Winemakers' representatives were also optimistic, although slightly more cautious, predicting output at 44,5 million hectolitres at a meeting in Paris on Friday morning.
Although the summer heatwave seems not to have damaged the grape crop, this year has not been without problems.
Rain and storms in the spring brought mildew, a parasite that harms vines, particularly to the Atlantic and Mediterranean coasts.
That means that production is expected to be below the five-year average in Languedoc-Roussillon, Corsica and the south-east.
Mildew also affected Merlot grapes in Bordeaux but that has not prevented a recovery in the region to an estimated 5.4-5.8 million hectolitres.
The heatwave came to the rescue, stopping the spread of mildew and bringing bumper harvests in Burgundy, Beaujolais, Alsace and Champagne.
There are 142,000 winemakers in France, according to the professional group Vin & Société, which estimates there are about 400,000 other full-time and part-time jobs related to the trade.
Any alcohol consumption harmful to health, study
The announcement would probably receive a cool reception at the Institute for Health Metrics and Evaluation in the US city of Seattle, where Max Griswold, the chief author of a report on the health effects of alcohol, works.
Despite recent research showing that light-to-moderate drinking reduces heart disease, the extensive study, published in the authoritative medical journal the Lancet, found that alcohol use is more likely than not to do harm.
Even one glass of alcohol a day increases the risk of developing at least one of two dozen health problems by about half a percent.

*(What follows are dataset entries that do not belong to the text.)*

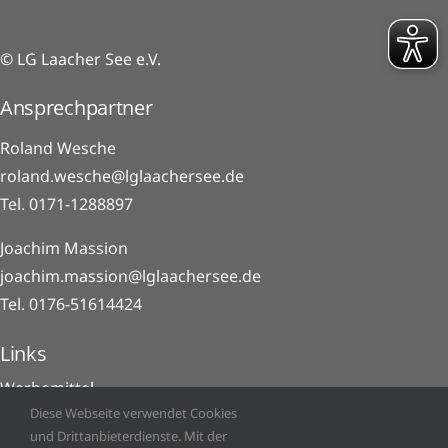
© LG Laacher See e.V.
Ansprechpartner
Roland Wesche
roland.wesche@lglaachersee.de
Tel. 0171-1288897
Joachim Massion
joachim.massion@lglaachersee.de
Tel. 0176-51614424
Links
Werbemittel
Diese Webseite verwendet Cookies
Impressum
und Drittanbieterdienste. Mit der
Datenschutz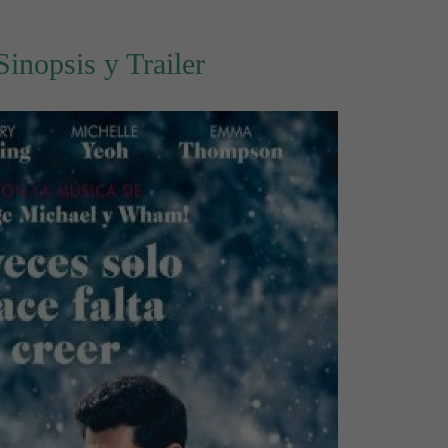
Sinopsis y Trailer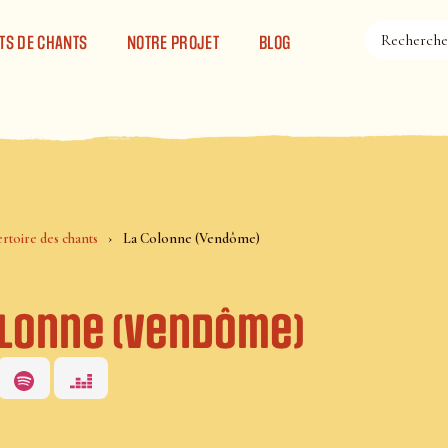
TS DE CHANTS
NOTRE PROJET
BLOG
rtoire des chants
La Colonne (Vendôme)
olonne (Vendôme)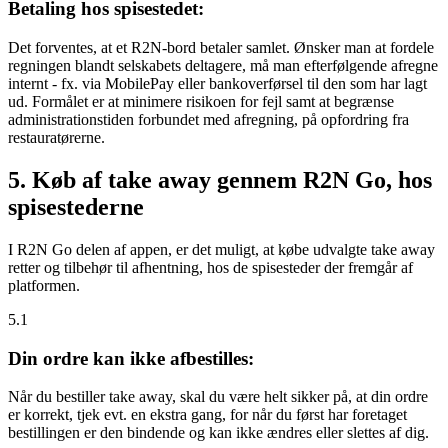
Betaling hos spisestedet:
Det forventes, at et R2N-bord betaler samlet. Ønsker man at fordele
regningen blandt selskabets deltagere, må man efterfølgende afregne
internt - fx. via MobilePay eller bankoverførsel til den som har lagt
ud. Formålet er at minimere risikoen for fejl samt at begrænse
administrationstiden forbundet med afregning, på opfordring fra
restauratørerne.
5. Køb af take away gennem R2N Go, hos
spisestederne
I R2N Go delen af appen, er det muligt, at købe udvalgte take away
retter og tilbehør til afhentning, hos de spisesteder der fremgår af
platformen.
5.1
Din ordre kan ikke afbestilles:
Når du bestiller take away, skal du være helt sikker på, at din ordre
er korrekt, tjek evt. en ekstra gang, for når du først har foretaget
bestillingen er den bindende og kan ikke ændres eller slettes af dig.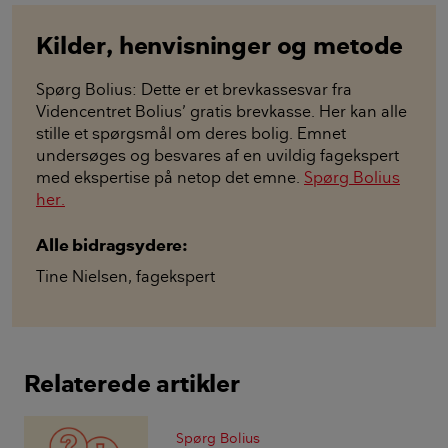
Kilder, henvisninger og metode
Spørg Bolius: Dette er et brevkassesvar fra
Videncentret Bolius’ gratis brevkasse. Her kan alle
stille et spørgsmål om deres bolig. Emnet
undersøges og besvares af en uvildig fagekspert
med ekspertise på netop det emne.
Spørg Bolius
her.
Alle bidragsydere:
Tine Nielsen
,
fagekspert
Relaterede artikler
Spørg Bolius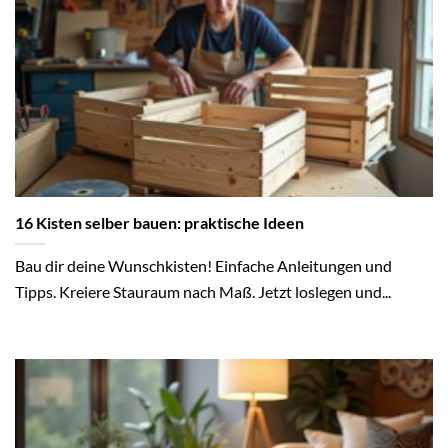
16 Kisten selber bauen: praktische Ideen
Bau dir deine Wunschkisten! Einfache Anleitungen und
Tipps. Kreiere Stauraum nach Maß. Jetzt loslegen und...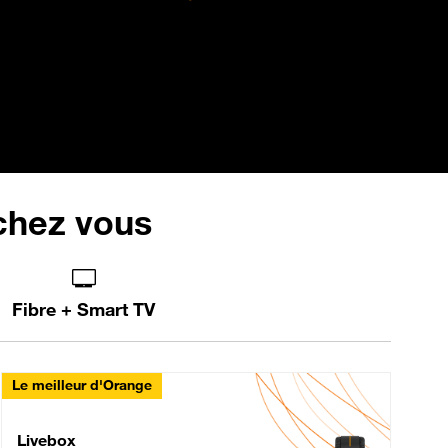
 chez vous
Fibre + Smart TV
Le meilleur d'Orange
Livebox Max Fibre
Livebox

That means an extra 100,000 deaths a year out of the world's 7.6 billion population, another of the report's authors, Emmanuela Gakidou, who also works at the institute.

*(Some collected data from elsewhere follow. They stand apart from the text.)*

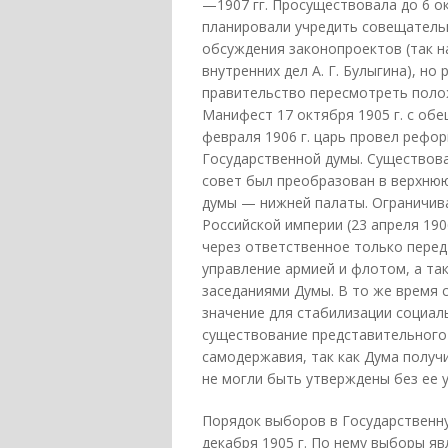
—1907 гг. Просуществовала до 6 ок
планировали учредить совещатель
обсуждения законопроектов (так 
внутренних дел А. Г. Булыгина), но
правительство пересмотреть поло
Манифест 17 октября 1905 г. с об
февраля 1906 г. царь провел рефо
Государственной думы. Существова
совет был преобразован в верхнюю
думы — нижней палаты. Ограничив
Российской империи (23 апреля 19
через ответственное только перед
управление армией и флотом, а та
заседаниями Думы. В то же время
значение для стабилизации социал
существование представительного
самодержавия, так как Дума получ
не могли быть утверждены без ее у
Порядок выборов в Государственн
декабря 1905 г. По нему выборы яв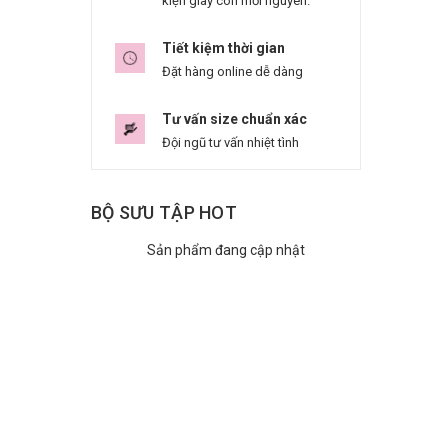
kiện giày còn mới nguyên.
Tiết kiệm thời gian
Đặt hàng online dễ dàng
Tư vấn size chuẩn xác
Đội ngũ tư vấn nhiệt tình
BỘ SƯU TẬP HOT
Sản phẩm đang cập nhật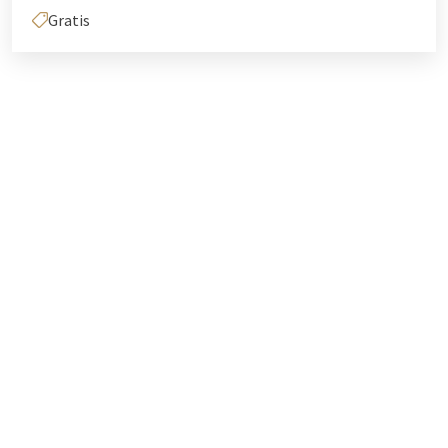
Gratis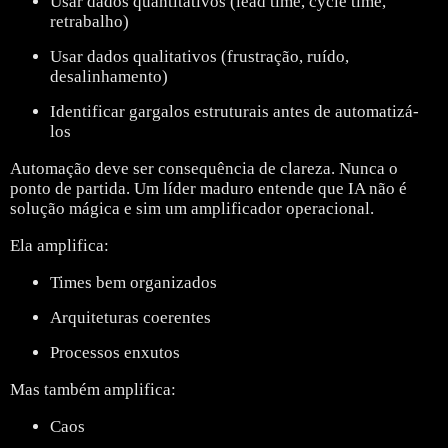
Usar dados quantitativos (lead time, cycle time,
retrabalho)
Usar dados qualitativos (frustração, ruído,
desalinhamento)
Identificar gargalos estruturais antes de automatizá-
los
Automação deve ser consequência de clareza.
Nunca o
ponto de partida.
Um líder maduro entende que IA não é
solução mágica e sim um amplificador operacional.
Ela amplifica:
Times bem organizados
Arquiteturas coerentes
Processos enxutos
Mas também amplifica:
Caos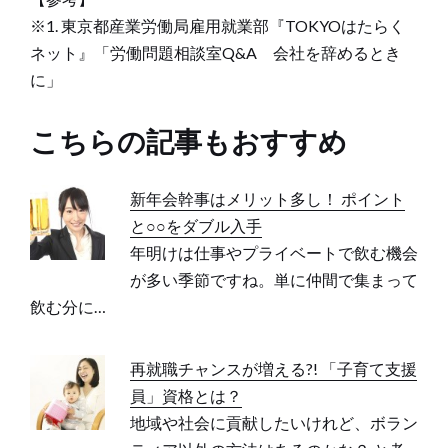
※1. 東京都産業労働局雇用就業部『TOKYOはたらく
ネット』「労働問題相談室Q&A 会社を辞めるとき
に」
こちらの記事もおすすめ
新年会幹事はメリット多し！ ポイント
と○○をダブル入手
年明けは仕事やプライベートで飲む機会
が多い季節ですね。単に仲間で集まって
飲む分に…
再就職チャンスが増える?! 「子育て支援
員」資格とは？
地域や社会に貢献したいけれど、ボラン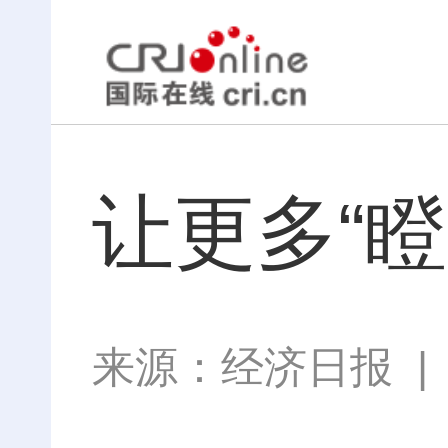
让更多“
来源：
经济日报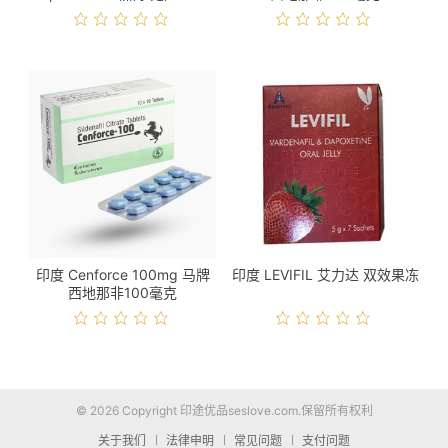
格
印度 Cenforce 100mg 马牌
印度 LEVIFIL 艾力达 双效果冻
西地那非100毫克
© 2026 Copyright 印途优品seslove.com.保留所有权利
关于我们
法律申明
常见问题
支付问题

With five units of alcohol per day, the likelihood of serious consequences jumps by 37 percent.
The study on drinking in 195 nations attributes 2.8 million premature deaths worldwide each year to alcohol consumption.

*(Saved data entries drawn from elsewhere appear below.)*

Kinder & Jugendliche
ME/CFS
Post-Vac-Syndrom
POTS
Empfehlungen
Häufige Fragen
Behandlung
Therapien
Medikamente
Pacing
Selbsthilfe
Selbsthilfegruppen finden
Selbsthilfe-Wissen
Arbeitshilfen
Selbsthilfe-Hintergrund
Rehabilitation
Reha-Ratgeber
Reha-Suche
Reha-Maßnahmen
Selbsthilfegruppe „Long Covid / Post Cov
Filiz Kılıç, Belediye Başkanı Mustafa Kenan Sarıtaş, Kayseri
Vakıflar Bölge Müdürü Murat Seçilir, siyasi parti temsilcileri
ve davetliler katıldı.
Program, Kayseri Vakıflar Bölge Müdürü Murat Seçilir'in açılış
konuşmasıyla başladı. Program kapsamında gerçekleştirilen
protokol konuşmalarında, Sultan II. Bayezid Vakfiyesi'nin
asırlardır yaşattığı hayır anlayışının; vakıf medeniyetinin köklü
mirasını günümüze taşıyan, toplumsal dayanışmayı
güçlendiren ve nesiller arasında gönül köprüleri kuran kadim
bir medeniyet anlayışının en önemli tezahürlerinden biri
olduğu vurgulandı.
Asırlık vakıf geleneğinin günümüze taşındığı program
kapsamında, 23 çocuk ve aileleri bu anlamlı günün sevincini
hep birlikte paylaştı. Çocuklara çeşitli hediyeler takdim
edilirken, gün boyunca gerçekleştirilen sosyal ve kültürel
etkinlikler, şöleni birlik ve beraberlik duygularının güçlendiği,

Overall, drinking was the seventh leading risk factor for premature death and disease in 2016, accounting for just over two percent of deaths in women and nearly seven percent in men.
The top six killers are high blood pressure, smoking, low-birth weight and premature delivery, high blood sugar (diabetes), obesity and pollution.
French anti-addiction efforts
Alcohol addiction is responsible for about 50,000 deaths a year in France.
But President Emmanuel Macron is unlikely to tighten rules on advertising alcoholic drinks, if an article in Le Monde newspaper is to be believed.
"As long as I'm president, there will be no law to tighten the Evin law," it quotes him as saying at the Paris farming fair in February, in reference to the 1991 law on alcohol and tobacco advertising. "I myself drink wine at midday and in the evening. I'm a big believer in [former president Georges] Pompidou's formula 'Don't piss off the French people'."
The government has yet to present its anti-addiction plan for 2018-22, having postponed it to September.
Earlier in the year it invited Vin & Société and brewers' and distillers' groups to present their own plan on the question, decision attacked by addiction experts as putting a lobby in charge of prevention.